Add to that the opportunity to take advantage of the expected surge in international travel to and from Asia as Covid restrictions disappear. Japan reopened its borders to all travelers in October, and Australia reopened earlier this year.
“It was just irresistible to use Far North Queensland as the opportunity to open up Australia to Haneda,” Hrdlicka told the Australian Financial Review. She cited strong tourism demand from Japanese visitors to visit northern Queensland, which includes the Great Barrier Reef, as well as connectivity to major Australian cities elsewhere in the airline’s network.
It would make sense for Virgin Australia to stick with its new Tokyo route just to keep the Haneda slots whether it is financially successful or not. One potential measure of the route’s success is if the airline adds more longhaul 737 Max routes in the future; both Bangkok and Hong Kong are within the range of the 737-8 from Cairns, for example.

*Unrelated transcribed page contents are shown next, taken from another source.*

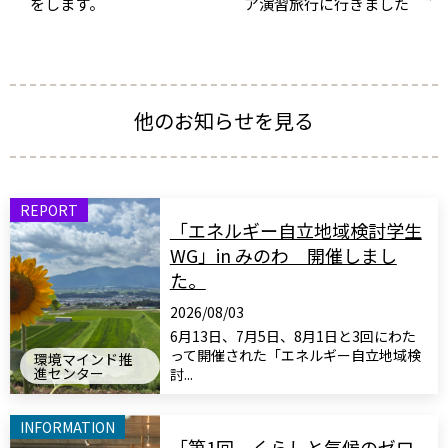
をします。
ア演習旅行に行きました
他のお知らせを見る
REPORT
「エネルギー自立地域検討学生
WG」in みのわ 開催しまし
た。
2026/08/03
6月13日、7月5日、8月1日と3回にわた
って開催された「エネルギー自立地域検
環境マインド推
進センター
討...
INFORMATION
「第1回 くらしと気候のゼロ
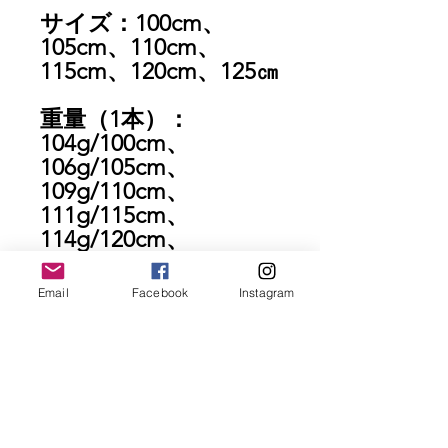
サイズ：100cm、
105cm、110cm、
115cm、120cm、125㎝
重量（1本）：
104g/100cm、
106g/105cm、
109g/110cm、
111g/115cm、
114g/120cm、
115g/125cm
Email
Facebook
Instagram
セット内容：ポール本
体2本、収納袋、、泥
用ミニバスケット（直
径：約4.5センチ）2個
※ビブラムラバーチッ
プ（内径11mm）は付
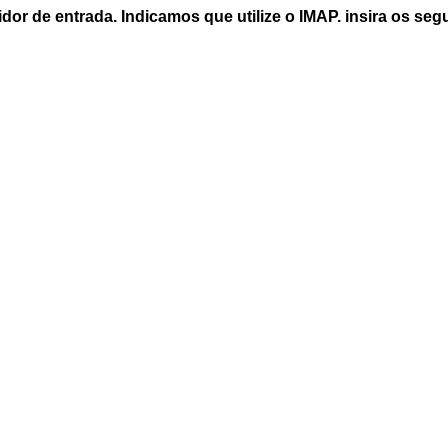
or de entrada. Indicamos que utilize o IMAP. insira os seg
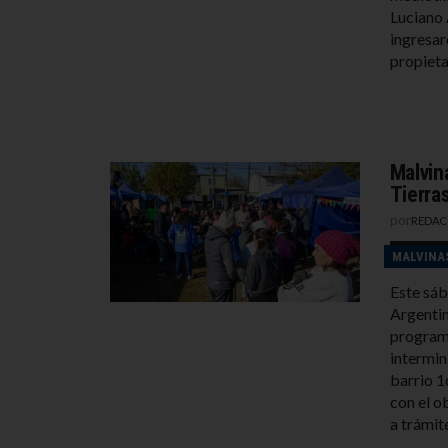
Luciano 
ingresar
propieta
Malvin
Tierra
por
REDAC
MALVINA
Este sáb
Argentin
programa
intermini
barrio 1
con el ob
a trámite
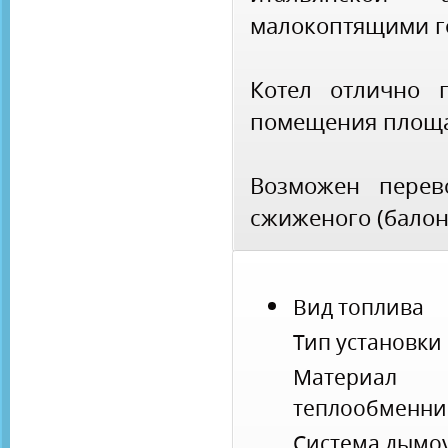
малокоптящими г
Котел отлично 
помещения площа
Возможен перев
сжиженого (балонн
Вид топлива
Тип установки
Материал
теплообменни
Система дымо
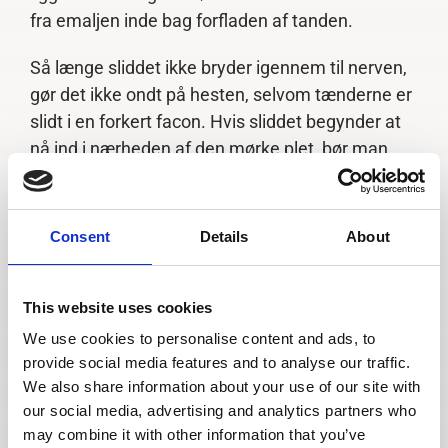
fra emaljen inde bag forfladen af tanden.
Så længe sliddet ikke bryder igennem til nerven,
gør det ikke ondt på hesten, selvom tænderne er
slidt i en forkert facon. Hvis sliddet begynder at
nå ind i nærheden af den mørke plet, bør man
overveje om man kan finde en løsning, der slider
mindre på hestens tænder, før det kommer til at
skade tanden så meget, at den ikke kan reddes.
Consent
Details
About
Hvis der kommer hul i denne mørke plet, er det
et tegn på at skaden er sket. Så er der hul hele
This website uses cookies
vejen til nerven på tanden, og hesten har
We use cookies to personalise content and ads, to
tandpine. Små røde pletter i tandkødet omkring
provide social media features and to analyse our traffic.
tanden, fistler, der ligner bumser og kan
We also share information about your use of our site with
indeholde betændelse, er også tegn på at der er
our social media, advertising and analytics partners who
may combine it with other information that you’ve
sket skade på tanden.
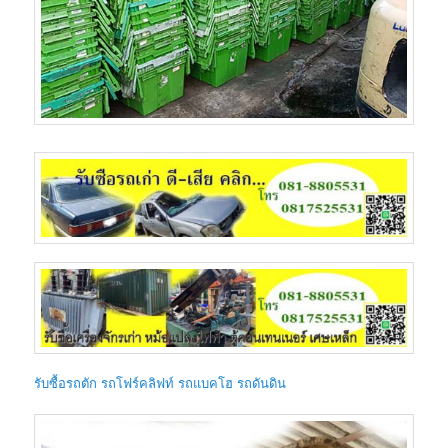
รับซื้อรถตัก รถโฟร์คลิฟท์ รถแบคโฮ รถดันดิน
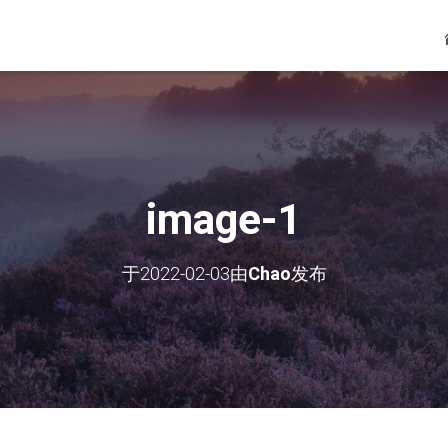
image-1
于
2022-02-03
由
Chao
发布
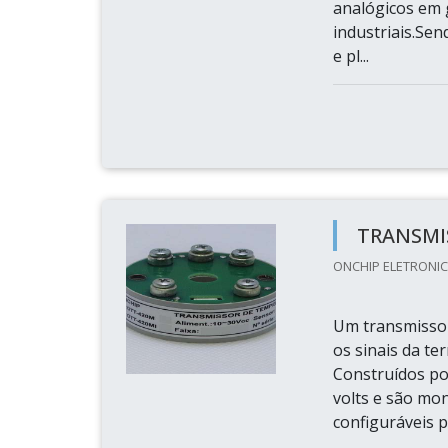
analógicos em 
industriais.Se
e pl...
TRANSMI
ONCHIP ELETRONIC
Um transmissor
os sinais da te
Construídos por
volts e são mo
configuráveis p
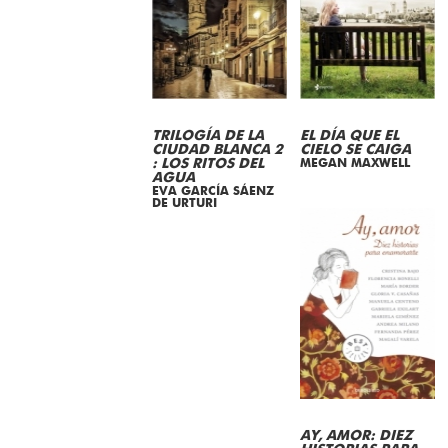
TRILOGÍA DE LA
EL DÍA QUE EL
CIUDAD BLANCA 2
CIELO SE CAIGA
: LOS RITOS DEL
MEGAN MAXWELL
AGUA
EVA GARCÍA SÁENZ
DE URTURI
AY, AMOR: DIEZ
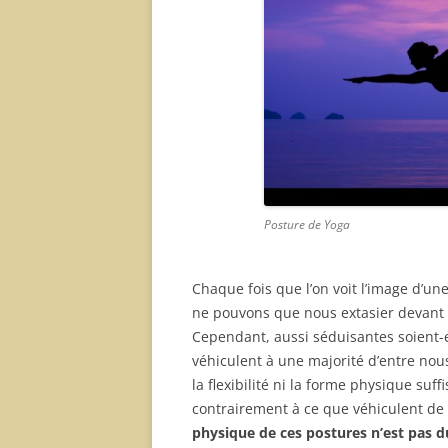
Posture de Yoga
Chaque fois que l’on voit l’image d’u
ne pouvons que nous extasier devant s
Cependant, aussi séduisantes soient-el
véhiculent à une majorité d’entre nou
la flexibilité ni la forme physique suff
contrairement à ce que véhiculent de
physique de ces postures n’est pas du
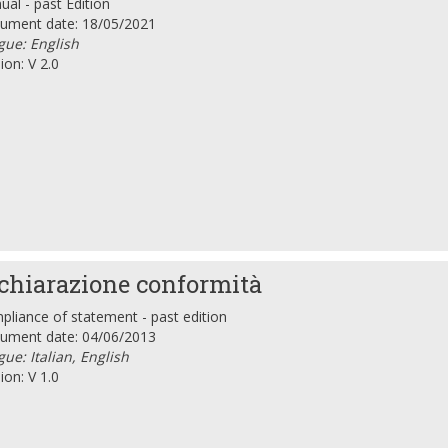
al - past Edition
ument date: 18/05/2021
gue: English
ion: V 2.0
chiarazione conformità
liance of statement - past edition
ument date: 04/06/2013
ue: Italian, English
ion: V 1.0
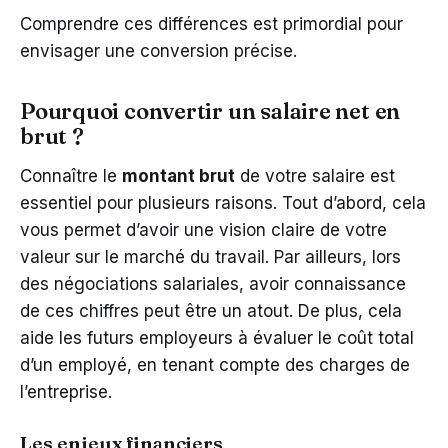
Comprendre ces différences est primordial pour
envisager une conversion précise.
Pourquoi convertir un salaire net en
brut ?
Connaître le
montant brut
de votre salaire est
essentiel pour plusieurs raisons. Tout d’abord, cela
vous permet d’avoir une vision claire de votre
valeur sur le marché du travail. Par ailleurs, lors
des négociations salariales, avoir connaissance
de ces chiffres peut être un atout. De plus, cela
aide les futurs employeurs à évaluer le coût total
d’un employé, en tenant compte des charges de
l’entreprise.
Les enjeux financiers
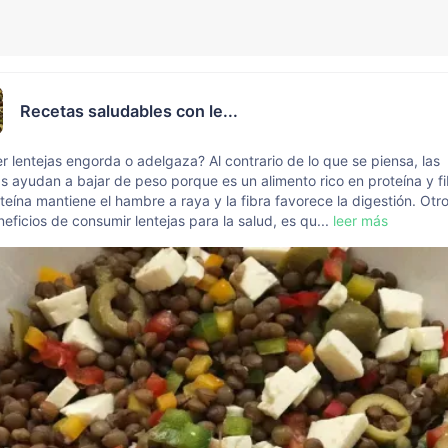
Recetas saludables con le...
 lentejas engorda o adelgaza? Al contrario de lo que se piensa, las
as ayudan a bajar de peso porque es un alimento rico en proteína y fi
teína mantiene el hambre a raya y la fibra favorece la digestión. Otr
neficios de consumir lentejas para la salud, es qu...
leer más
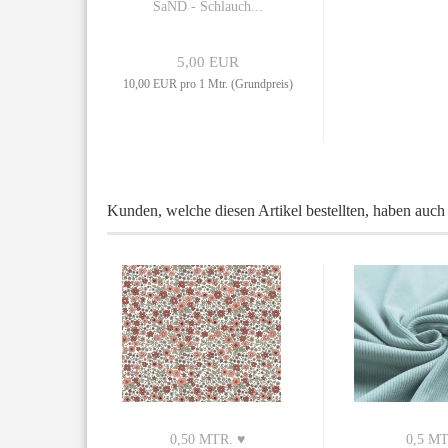
SaND - Schlauch...
5,00 EUR
10,00 EUR pro 1 Mtr. (Grundpreis)
Kunden, welche diesen Artikel bestellten, haben auch 
0,50 MTR. ♥
0,5 MT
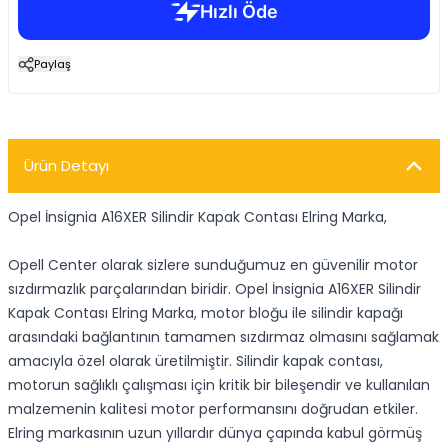
Paylaş
Ürün Detayı
Opel İnsignia A16XER Silindir Kapak Contası Elring Marka,
Opell Center olarak sizlere sunduğumuz en güvenilir motor
sızdırmazlık parçalarından biridir. Opel İnsignia A16XER Silindir
Kapak Contası Elring Marka, motor bloğu ile silindir kapağı
arasındaki bağlantının tamamen sızdırmaz olmasını sağlamak
amacıyla özel olarak üretilmiştir. Silindir kapak contası,
motorun sağlıklı çalışması için kritik bir bileşendir ve kullanılan
malzemenin kalitesi motor performansını doğrudan etkiler.
Elring markasının uzun yıllardır dünya çapında kabul görmüş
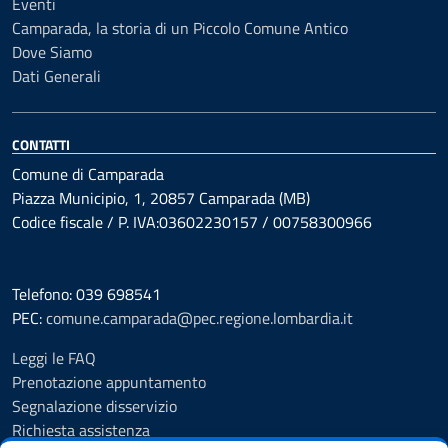
Eventi
Camparada, la storia di un Piccolo Comune Antico
Dove Siamo
Dati Generali
CONTATTI
Comune di Camparada
Piazza Municipio, 1, 20857 Camparada (MB)
Codice fiscale / P. IVA:03602230157 / 00758300966
Telefono: 039 698541
PEC:
comune.camparada@pec.regione.lombardia.it
Leggi le FAQ
Prenotazione appuntamento
Segnalazione disservizio
Richiesta assistenza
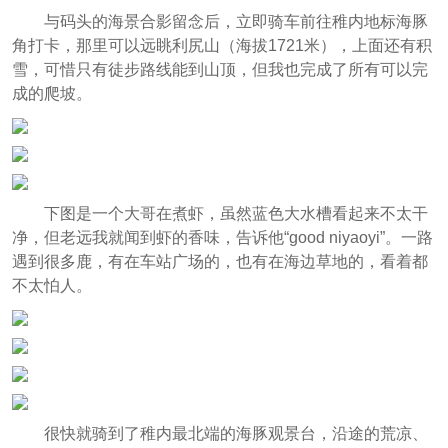
与码头的海景合影留念后，立即骑车前往稚内地标海豚
角打卡，那里可以远眺利尻山（海拔1721米），上面还有积
雪，可惜只有徒步路线能到山顶，但我也完成了所有可以完
成的爬坡。
下图是一个大哥在煮虾，虽然蓝色大水槽看起来不太干
净，但老远我就闻到虾的香味，告诉他“good niyaoyi”。一路
遇到很多鹿，有在车站广场的，也有在海边草地的，看着都
不太怕人。
很快就骑到了稚内最北端的海豚观景台，沿途的荒凉、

And Virgin Australia may yet prove itself ahead of the curve. Last year, Qantas ordered at least 20 Airbus A321XLRs, the longest range variant of the popular A321neo family. The airline could use them for new long, thin routes from Australia to destinations in either Asia — like Cairns to Tokyo — or the Pacific islands when they begin arriving around the middle of the 2020s.
Route Briefs
- Canada’s Porter Airlines announced four new routes from the country’s capital Ottawa, all launching in March and operated with 78-seat De Havilland Dash 8-400 turboprops. Two of the four are domestic routes — to Quebec City and Thunder Bay — and the other two are cross-border — to Boston and Newark. As disclosed in an earlier announcement, Porter is also gearing up to link with Ottawa with Toronto Pearson, in this case with its new, larger Embraer E195-E2s jets. In addition, the airline said last week that Calgary and Edmonton will join its network in February with flights from Toronto Pearson on the E2s. Porter is attempting to evolve beyond just its longtime base at Toronto’s Billy Bishop airport, located next to the city’s CBD.
- Route tidbits: Eurowings is expanding its Stockholm Arlanda base with new nonstops to Rome Fiumicino and Stuttgart from March 26. Discount giant Ryanair will expand its Cork, Ireland, base by 20 percent next summer with new nonstops to East Midlands, La Rochelle, Sevilla, and Venice Treviso. And not to be left out, Wizz Air is adding daily London Gatwick to Nice flights from March 26. Across the Atlantic, Spirit will add Charleston, S.C., to its map with daily nonstops to Fort Lauderdale, Newark, and Philadelphia from April 5. Down under, Jetstar will join its parent Qantas on the Brisbane-Auckland route from March 27. And Philippine Airlines will add Perth to its network with thrice-weekly flights from Manila beginning March 27.